Protests over climate activists’ arrests on incitement charges
The arrest of six climate activists on charges of incitement are a further indication of the erosion of the right to demonstrate, left wing MPs and environmental groups said on Friday.
The six were picked up on Thursday morning after urging people to blockade the Utrechtsebaan in The Hague on Saturday afternoon. They were released on Thursday afternoon but banned from approaching the A12 thoroughfare.
The public prosecution department has described the arrests as justified because the planned action would be both dangerous and disruptive.
But some MPs say the decision is undemocratic and conflicts with the approach taken towards farmers who blocked dozens of roads with their tractors. In addition, they say, the arrests were made before anything had taken place.
‘The right to demonstrate is at risk,’ Christine Teunissen, leader of the pro animal PvdD told NOS radio.
Meanwhile, an Extinction Rebellion activist who was arrested a week ago on incitement charges after encouraging people to block the road last week, has also been banned from the Utrechtsebaan on Saturday.
A court in The Hague said on Friday that the ban should remain in force until his actual case his heard next week.
‘You are free to make your opinions clear on the Malieveld or in the centre of The Hague,’ the judge said.
Demonstration
The FNV trade union, Greenpeace Nederland, Milieudefensie and six other organisations have also said they now intend to take part in Saturday’s protest. They too argue that farmers were given an easier time by police and the public prosecutor than climate activists.

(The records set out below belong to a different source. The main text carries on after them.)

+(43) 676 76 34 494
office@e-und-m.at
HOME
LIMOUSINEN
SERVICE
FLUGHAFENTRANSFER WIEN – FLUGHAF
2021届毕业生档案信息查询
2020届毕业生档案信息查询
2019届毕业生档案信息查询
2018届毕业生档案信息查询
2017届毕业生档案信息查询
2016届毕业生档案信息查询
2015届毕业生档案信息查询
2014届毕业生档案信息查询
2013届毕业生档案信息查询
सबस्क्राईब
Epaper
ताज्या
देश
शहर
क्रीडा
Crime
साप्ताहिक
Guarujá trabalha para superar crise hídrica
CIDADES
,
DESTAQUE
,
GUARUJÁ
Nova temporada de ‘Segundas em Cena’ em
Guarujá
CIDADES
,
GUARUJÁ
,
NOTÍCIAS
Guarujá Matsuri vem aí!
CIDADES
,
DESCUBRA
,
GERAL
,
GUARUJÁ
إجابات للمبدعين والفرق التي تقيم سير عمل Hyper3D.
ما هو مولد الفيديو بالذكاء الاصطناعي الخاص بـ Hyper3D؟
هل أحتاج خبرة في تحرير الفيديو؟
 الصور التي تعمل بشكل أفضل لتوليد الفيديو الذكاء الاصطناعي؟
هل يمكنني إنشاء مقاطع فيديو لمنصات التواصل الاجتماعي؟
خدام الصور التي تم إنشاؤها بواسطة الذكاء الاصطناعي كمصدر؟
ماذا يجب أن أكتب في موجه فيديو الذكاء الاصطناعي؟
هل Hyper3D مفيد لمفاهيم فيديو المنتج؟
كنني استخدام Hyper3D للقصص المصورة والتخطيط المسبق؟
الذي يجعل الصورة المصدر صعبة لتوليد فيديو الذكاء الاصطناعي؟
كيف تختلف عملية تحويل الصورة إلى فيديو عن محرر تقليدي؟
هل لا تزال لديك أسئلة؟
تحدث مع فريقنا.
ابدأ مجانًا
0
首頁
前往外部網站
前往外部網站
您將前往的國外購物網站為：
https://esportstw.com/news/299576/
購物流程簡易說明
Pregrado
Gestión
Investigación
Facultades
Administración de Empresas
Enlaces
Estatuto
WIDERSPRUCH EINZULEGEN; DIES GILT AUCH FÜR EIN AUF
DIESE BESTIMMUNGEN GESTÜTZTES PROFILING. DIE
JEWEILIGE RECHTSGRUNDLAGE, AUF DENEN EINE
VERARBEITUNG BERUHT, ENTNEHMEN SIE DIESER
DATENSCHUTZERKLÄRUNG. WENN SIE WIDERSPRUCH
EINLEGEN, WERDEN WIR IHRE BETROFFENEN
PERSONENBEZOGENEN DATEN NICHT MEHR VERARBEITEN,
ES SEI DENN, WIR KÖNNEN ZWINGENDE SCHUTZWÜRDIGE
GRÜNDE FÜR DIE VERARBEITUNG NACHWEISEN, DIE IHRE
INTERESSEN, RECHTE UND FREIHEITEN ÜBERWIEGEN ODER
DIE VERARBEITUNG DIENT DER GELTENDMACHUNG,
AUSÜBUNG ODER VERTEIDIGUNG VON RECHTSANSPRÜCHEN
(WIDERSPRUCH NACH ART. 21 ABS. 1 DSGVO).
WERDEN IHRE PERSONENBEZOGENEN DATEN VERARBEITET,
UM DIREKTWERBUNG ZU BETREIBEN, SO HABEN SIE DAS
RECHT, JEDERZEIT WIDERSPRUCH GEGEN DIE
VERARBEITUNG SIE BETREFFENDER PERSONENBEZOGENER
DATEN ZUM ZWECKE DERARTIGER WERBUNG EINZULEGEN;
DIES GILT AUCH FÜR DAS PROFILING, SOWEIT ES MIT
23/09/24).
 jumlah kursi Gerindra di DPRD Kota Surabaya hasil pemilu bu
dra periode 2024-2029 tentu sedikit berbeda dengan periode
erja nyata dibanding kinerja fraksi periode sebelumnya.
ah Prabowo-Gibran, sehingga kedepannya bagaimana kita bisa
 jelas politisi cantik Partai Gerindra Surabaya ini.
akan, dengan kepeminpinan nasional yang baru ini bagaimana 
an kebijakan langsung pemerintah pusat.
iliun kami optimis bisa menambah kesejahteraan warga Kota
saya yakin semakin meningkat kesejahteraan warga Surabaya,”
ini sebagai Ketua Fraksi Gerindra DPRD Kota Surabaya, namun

The seven activists’ lawyer Willem Jebbink told the Volkskrant on Friday that his clients were being stopped from exercising in their democratic right to demonstrate.
‘On July 27, when the farmers took action in lost of places, the police told them after a discussion they could demonstrate as long as it was not for more than two hours,’ he said. ‘If climate activists are not shown the same level of tolerance, then you really are talking about unequal treatment.’